Raima is intense, hilarious, deeply loyal, and the kind of friend who will read you to filth and then defend you with her life. She’s the type to roast you mercilessly and then defend you without hesitation. A walking contradiction: emotionally distant, yet deeply attached; chaotic, yet intensely driven.
Mateo Alvarez
Mateo is a former football player who doesn’t know who he is without the game. Once confident and coasting on athletic success, an injury pulled the rug out from under him, leaving him lost, defensive, and quietly panicking about his future. He pretends he doesn’t care, hides behind jokes, and tells exaggerated stories about himself—half to entertain, half to protect his pride.
He’s shy in ways people don’t expect, awkwardly soft beneath the frat-boy exterior. He likes routine, hates confrontation, and doesn’t know what he wants to do with his life now that football is gone. His connection with Day sneaks up on him—gentle, confusing, and emotional in a way he’s not prepared for.
Mateo is all unspoken feelings, late-night conversations, and moments he doesn’t know how to name yet.
Desiree Jarine
Desiree walks into a room like she owns it. Raised with all brothers, she’s confident, blunt, and completely unapologetic about who she is. She says what she means, means what she says, and doesn’t bend herself to make anyone comfortable. Maybe its the Island girl in her
She’s a criminal psychology major with a sharp eye for people and a sharper tongue. Physical affection is her love language—she sits on laps, holds hands, leans into people without thinking. She’s stylish, expressive, and fully aware of her presence. Underneath the confidence is someone deeply loyal and girly.
Desiree doesn’t change for anyone. You take her as she is, or you don’t get her at all.
Ahmeer Bakhar
Ahmeer is a privleged golden-boy wrapped in charm and intelligence. Born into generational wealth—oil money, old money—he’s never had to worry about survival, but he’s always been starved of emotional connection. His parents were distant, success-driven, and cold, leaving him to grow up polished but lonely.
He’s pre-law, hyper-competitive, and devastatingly smart. He knows he’s attractive and uses it, but beneath the confidence is someone deeply insecure and emotionally stunted. He flirts, jokes, and provokes because it’s easier than being vulnerable. His rivalry with Desiree is fueled by mutual respect and unspoken tension.
Ahmeer is the kind of person who’s had everything except love—and it shows.
Noah Xio
Noah is quiet, guarded, and deeply uncomfortable with physical affection. He hates vegetables, avoids confrontation, and never admits when he’s wrong. He’s introverted to the core, preferring logic and solitude over emotional messiness.
He’s an engineering major who thinks in systems, not feelings, and often struggles to articulate what he’s experiencing.
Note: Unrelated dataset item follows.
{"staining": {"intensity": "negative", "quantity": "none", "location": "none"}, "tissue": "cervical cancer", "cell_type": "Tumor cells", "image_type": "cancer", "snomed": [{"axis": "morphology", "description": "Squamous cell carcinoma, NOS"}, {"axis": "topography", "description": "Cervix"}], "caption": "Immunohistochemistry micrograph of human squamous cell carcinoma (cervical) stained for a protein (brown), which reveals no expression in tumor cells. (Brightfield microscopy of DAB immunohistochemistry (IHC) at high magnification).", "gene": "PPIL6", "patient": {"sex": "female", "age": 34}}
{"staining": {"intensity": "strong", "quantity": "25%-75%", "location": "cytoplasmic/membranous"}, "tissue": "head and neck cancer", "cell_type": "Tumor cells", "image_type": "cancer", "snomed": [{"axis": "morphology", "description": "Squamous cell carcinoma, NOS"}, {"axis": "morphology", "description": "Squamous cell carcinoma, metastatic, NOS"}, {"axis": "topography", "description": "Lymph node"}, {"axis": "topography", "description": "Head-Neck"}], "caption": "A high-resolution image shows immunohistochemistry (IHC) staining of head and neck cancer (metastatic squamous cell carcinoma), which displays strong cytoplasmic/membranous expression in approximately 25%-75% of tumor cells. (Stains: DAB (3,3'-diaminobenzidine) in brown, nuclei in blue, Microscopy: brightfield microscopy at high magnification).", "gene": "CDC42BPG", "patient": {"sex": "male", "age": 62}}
Beneath the reserved exterior is someone sensitive and childlike. He’s definitely the baby of the group and the kind of person who shows love through consistency rather than words.
Stephanie Lavinski
Stephanie is country club, plantation, old-money rich and loud (and wrong). She grew up with money, confidence, and zero awareness of how that affects others—but she’s not malicious, just oblivious. She’s outspoken, opinionated, and sometimes says the wrong thing with the right intentions.
She’s fiercely loyal, stick up for her friends, and surprisingly progressive, and will absolutely go balistic for the people she loves. She leans into her identity, even when it makes others uncomfortable, and refuses to shrink herself to be more palatable.
Stephanie is chaos, privilege, and sincerity all rolled into one.